Même si tout le monde est conscient de l’impact de la fast-fashion, c’est compliqué d’agir à son encontre pour une raison de budget. Si un vêtement éthique avait le même prix qu’un vêtement d’une célèbre marque qui l’est moins, ça serait plus simple. Mais, il ne faut pas oublier les urgences de la vie réelle. Par rapport à mon travail, si les gens ne voient pas la réflexion mais que l’objet en lui-même ça ne me pose pas de problème non plus, tant mieux si ça plait. Le but est de susciter des interrogations et des réflexions mais pas de générer de nouvelles habitudes. Je n’ai aucun moyen de faire ça : je ne suis pas une entreprise qui peut changer les comportements. Je pense que c’est avec des initiatives de plein de créateurs sur ce thème, qu’à force, le mouvement peut-être plus connu et devienne un effet de mode. Il faut juste que les gens restent sur des idées solides et ne soient pas des girouettes. J’ai l’impression que ce sont plus eux qui choisiront ce qu’est la mode plutôt des les maisons de couture qui s’adaptent en fonction de ce que les gens se sont appropriés.

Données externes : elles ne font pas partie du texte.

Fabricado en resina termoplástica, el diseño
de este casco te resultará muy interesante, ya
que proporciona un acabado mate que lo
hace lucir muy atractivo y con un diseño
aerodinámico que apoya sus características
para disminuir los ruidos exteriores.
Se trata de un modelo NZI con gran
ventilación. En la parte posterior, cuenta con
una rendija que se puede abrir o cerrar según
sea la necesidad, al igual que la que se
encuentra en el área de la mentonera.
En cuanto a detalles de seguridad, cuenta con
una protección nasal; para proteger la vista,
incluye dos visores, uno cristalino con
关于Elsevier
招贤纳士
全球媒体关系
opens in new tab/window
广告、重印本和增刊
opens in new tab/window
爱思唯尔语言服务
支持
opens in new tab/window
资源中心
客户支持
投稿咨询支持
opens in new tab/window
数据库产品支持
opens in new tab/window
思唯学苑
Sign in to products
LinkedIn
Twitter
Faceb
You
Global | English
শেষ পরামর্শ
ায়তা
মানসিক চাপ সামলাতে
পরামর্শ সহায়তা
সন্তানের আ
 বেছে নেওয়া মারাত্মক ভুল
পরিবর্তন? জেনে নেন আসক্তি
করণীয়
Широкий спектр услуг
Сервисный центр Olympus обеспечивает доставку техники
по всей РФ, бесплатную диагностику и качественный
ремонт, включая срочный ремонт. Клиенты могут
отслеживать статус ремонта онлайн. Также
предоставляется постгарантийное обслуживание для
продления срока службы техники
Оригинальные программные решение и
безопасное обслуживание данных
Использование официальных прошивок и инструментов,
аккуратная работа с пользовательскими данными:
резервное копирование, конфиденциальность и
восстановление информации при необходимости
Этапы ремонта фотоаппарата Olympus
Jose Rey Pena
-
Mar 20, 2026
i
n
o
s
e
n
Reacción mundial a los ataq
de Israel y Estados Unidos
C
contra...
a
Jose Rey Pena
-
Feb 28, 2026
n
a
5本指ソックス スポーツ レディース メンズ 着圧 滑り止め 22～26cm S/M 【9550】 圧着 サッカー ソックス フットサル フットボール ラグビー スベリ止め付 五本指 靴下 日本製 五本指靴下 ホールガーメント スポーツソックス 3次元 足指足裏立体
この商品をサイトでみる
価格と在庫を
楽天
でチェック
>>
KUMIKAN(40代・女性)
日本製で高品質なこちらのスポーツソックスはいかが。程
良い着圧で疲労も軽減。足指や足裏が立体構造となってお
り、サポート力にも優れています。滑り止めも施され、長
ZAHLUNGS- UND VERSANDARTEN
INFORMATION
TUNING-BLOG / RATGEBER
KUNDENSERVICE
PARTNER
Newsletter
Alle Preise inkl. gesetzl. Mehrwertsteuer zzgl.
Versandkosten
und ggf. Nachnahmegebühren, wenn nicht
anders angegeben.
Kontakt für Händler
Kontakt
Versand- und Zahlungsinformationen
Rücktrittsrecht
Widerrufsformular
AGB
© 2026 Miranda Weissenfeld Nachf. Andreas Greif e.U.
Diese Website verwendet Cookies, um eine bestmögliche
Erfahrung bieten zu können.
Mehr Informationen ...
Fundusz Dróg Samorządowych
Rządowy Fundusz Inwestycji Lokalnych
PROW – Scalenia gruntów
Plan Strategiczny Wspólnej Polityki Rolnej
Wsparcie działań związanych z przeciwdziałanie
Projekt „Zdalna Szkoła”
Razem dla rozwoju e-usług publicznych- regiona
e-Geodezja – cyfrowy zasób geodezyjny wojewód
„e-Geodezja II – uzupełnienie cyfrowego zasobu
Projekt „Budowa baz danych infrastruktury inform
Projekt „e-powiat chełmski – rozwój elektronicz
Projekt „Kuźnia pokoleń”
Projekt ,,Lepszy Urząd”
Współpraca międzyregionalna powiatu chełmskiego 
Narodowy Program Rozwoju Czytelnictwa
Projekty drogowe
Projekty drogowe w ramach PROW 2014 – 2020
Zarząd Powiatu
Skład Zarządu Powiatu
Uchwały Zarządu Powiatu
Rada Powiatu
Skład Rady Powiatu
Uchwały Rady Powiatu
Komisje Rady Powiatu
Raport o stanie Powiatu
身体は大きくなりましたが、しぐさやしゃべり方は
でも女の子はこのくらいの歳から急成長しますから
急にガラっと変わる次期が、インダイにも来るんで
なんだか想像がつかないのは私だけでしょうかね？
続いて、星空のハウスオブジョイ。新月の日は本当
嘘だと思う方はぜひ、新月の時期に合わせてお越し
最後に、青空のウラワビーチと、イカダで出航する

Qu’est-ce que ça te procure de créer ?
Je vis mes projets à 100% et je me sens complètement en accord avec les principes que je donne à voir. J’aime maitriser toutes les étapes, du carnet de croquis à la réalisation d’un objet complexe. Je me sens dans mon élément parce que je choisis la manière dont je travaille, l’objet que je vais faire, et le processus parce que je l’ai développé. C’est la première fois que je maitrise tout de mon travail et ça prend tout son sens. Mais, que cela concerne la récupération de la matière, la sélection ou encore la découpe, j’ai à chaque fois une prise de conscience de l’impact environnemental. Je suis à la fois blasé mais aussi hyper content de pouvoir créer un objet qui a toute une histoire. Et en même temps, je me dis toujours que je peux aller plus loin parce que plus je fais, plus je maitrise. Je peux me dépasser en cherchant d’autres solutions un peu plus complexes à chaque fois, faisant que le projet sera de plus en plus riche d’interrogations, en façons de produire, en usage de matière que je n’avais pas envisagé avant…. Je me dis que j’ai de la chance de pouvoir matérialiser ce que j’ai dans la tête. Je pars d’un dessin vite fait et quand je les revois, certaines paires finies sont fidèles aux dessins. À chaque fois que je finis une paire, c’est ma nouvelle préférée.